If anything could make sleep-deprived editors and buyers forget about their uncomfortable redeye flights and the truly life-ruining rainy weather (particularly for those 0f us without car service) on Wednesday, it was Alessandro Michele's vibrant spring 2016 collection for Gucci.
Guests walked into an otherwise dreary, raw industrial space that was transformed into an esplanade with bushes surrounding the seating area; the floors were lined with a snake-patterned carpet and accented with room dividers in bright prints. With the teal upholstered chairs and bright pink seating cards, every detail was considered, making for another Wes Anderson-esque experience.
The setting had a familiar, yet retro, yet almost historic feel — but there was something displaced about it. As it turns out, Michele was inspired by a "Situationist dérive: the playful practice of crossing and exploring urban spaces."
I can't even begin to summarize the intellectualization of this concept that made up the show notes, but I can say Michele put a lot of care and thought into this collection. While there were obvious references to the '70s, one couldn't say he simply made another collection inspired by an era he enjoys aesthetically. (Although, this may be the last season we can handle so many pussy bow blouses.) He certainly maintained the vintage-inspired, smart girl quirk we saw last season, but he took that further, referencing cartography and using trompe l'oeil in new ways. The color combinations — pastel pink and blue on the bodice of a dress with a billowing black, and a red and lime green striped skirt for instance — are unlike anything we've seen, particularly among Milan's established houses that aren't known for experimentation.
Michele's appointment as creative director of Gucci is almost unfortunate for Milan's very few emerging designers, who were getting attention for finally bringing something new and fresh to the city's aging fashion conversation. Now, one of its most well-known houses is doing that, too.

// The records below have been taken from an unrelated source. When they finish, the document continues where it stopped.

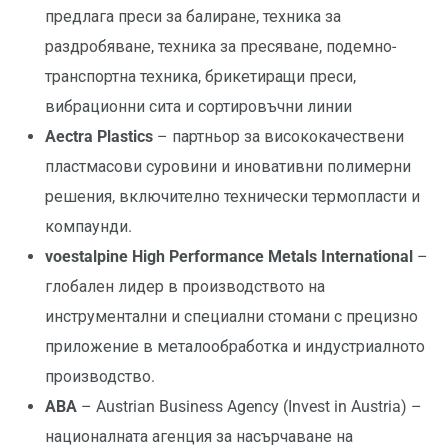
предлага преси за балиране, техника за
раздробяване, техника за пресяване, подемно-
транспортна техника, брикетиращи преси,
вибрационни сита и сортировъчни линии
Aectra Plastics
– партньор за висококачествени
пластмасови суровини и иновативни полимерни
решения, включително технически термопласти и
компаунди.
voestalpine High Performance Metals International
–
глобален лидер в производството на
инструментални и специални стомани с прецизно
приложение в металообработка и индустриалното
производство.
ABA
– Austrian Business Agency (Invest in Austria) –
националната агенция за насърчаване на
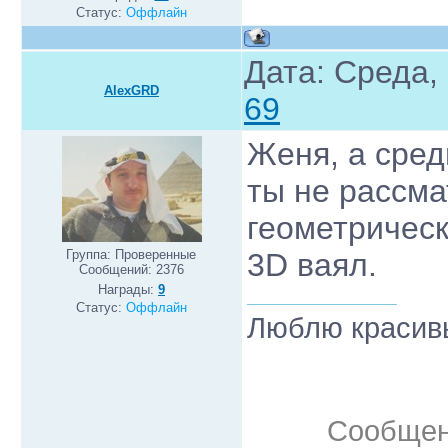
Статус:
Оффлайн
Дата: Среда,
AlexGRD
69
Женя, а сред
ты не рассм
геометрическ
Группа: Проверенные
3D ваял.
Сообщений:
2376
Награды:
9
Статус:
Оффлайн
Люблю красивы
Сообщен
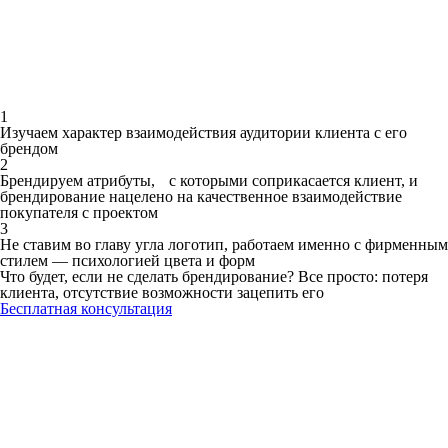
1
Изучаем характер взаимодействия аудитории клиента с его
брендом
2
Брендируем атрибуты, с которыми соприкасается клиент, и
брендирование нацелено на качественное взаимодействие
покупателя с проектом
3
Не ставим во главу угла логотип, работаем именно с фирменным
стилем — психологией цвета и форм
Что будет, если не сделать брендирование? Все просто: потеря
клиента, отсутствие возможности зацепить его
Бесплатная консультация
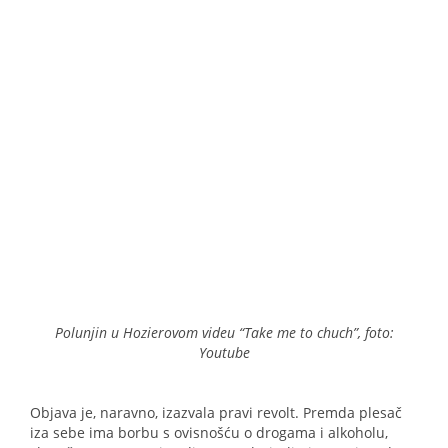
Polunjin u Hozierovom videu “Take me to chuch”, foto:
Youtube
Objava je, naravno, izazvala pravi revolt. Premda plesač
iza sebe ima borbu s ovisnošću o drogama i alkoholu,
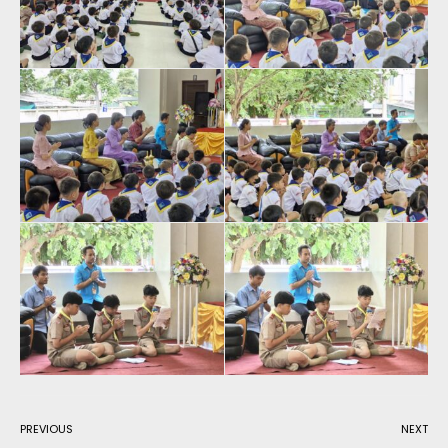
PREVIOUS
NEXT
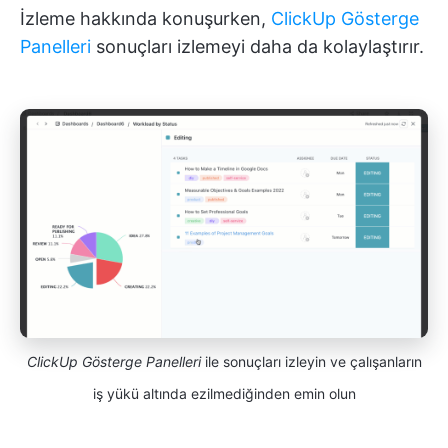
İzleme hakkında konuşurken,
ClickUp Gösterge
Panelleri
sonuçları izlemeyi daha da kolaylaştırır.
ClickUp Gösterge Panelleri
ile sonuçları izleyin ve çalışanların
iş yükü altında ezilmediğinden emin olun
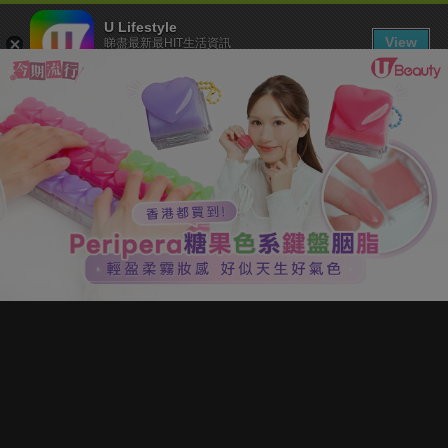
U Lifestyle
View
睇盡最新最HIT生活資訊
FREE - In Google Play
下載 U Lifestyle App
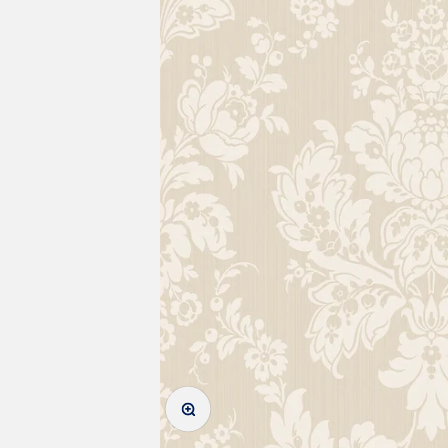
In-/uitzoomen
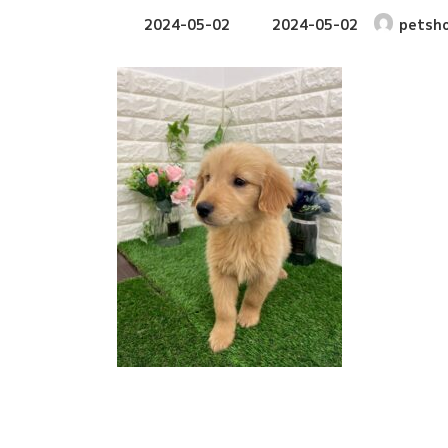
最
2024-05-02
2024-05-02
petsh
終
更
新
日
時
:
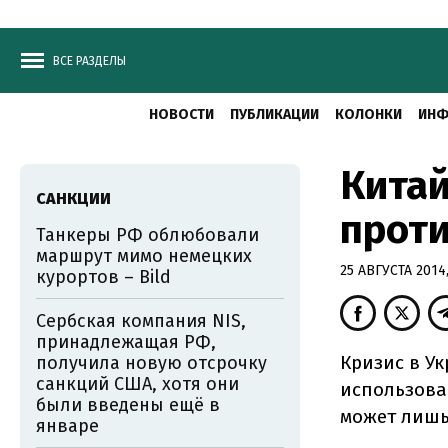
ВСЕ РАЗДЕЛЫ
НОВОСТИ
ПУБЛИКАЦИИ
КОЛОНКИ
ИНФ
Китай
САНКЦИИ
проти
Танкеры РФ облюбовали
маршрут мимо немецких
25 АВГУСТА 2014,
курортов – Bild
Сербская компания NIS,
принадлежащая РФ,
Кризис в У
получила новую отсрочку
санкций США, хотя они
использова
были введены ещё в
может лишь
январе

Not that Michele doesn't have commerce in mind. There were a number of new loafer styles that I'm sure several editors and street style stars have already inquired about pre-ordering. That the maximalist clothes are inspiring lust as well — just look at all of the recent Instagram posts mentioning the label, particularly those of stylist Leith Clark, who flew to Milan specifically for the show.
What Michele needs next, in my opinion, is that perfect celebrity muse: Alexa Chung attended the show, but she's too much of a fashion fan to stay loyal to one brand. Perhaps one of Clark's clients like Keira Knightley; or Elle Fanning, who wore a fall 2015 look (glasses included) in Vogue recently, would be the right fit.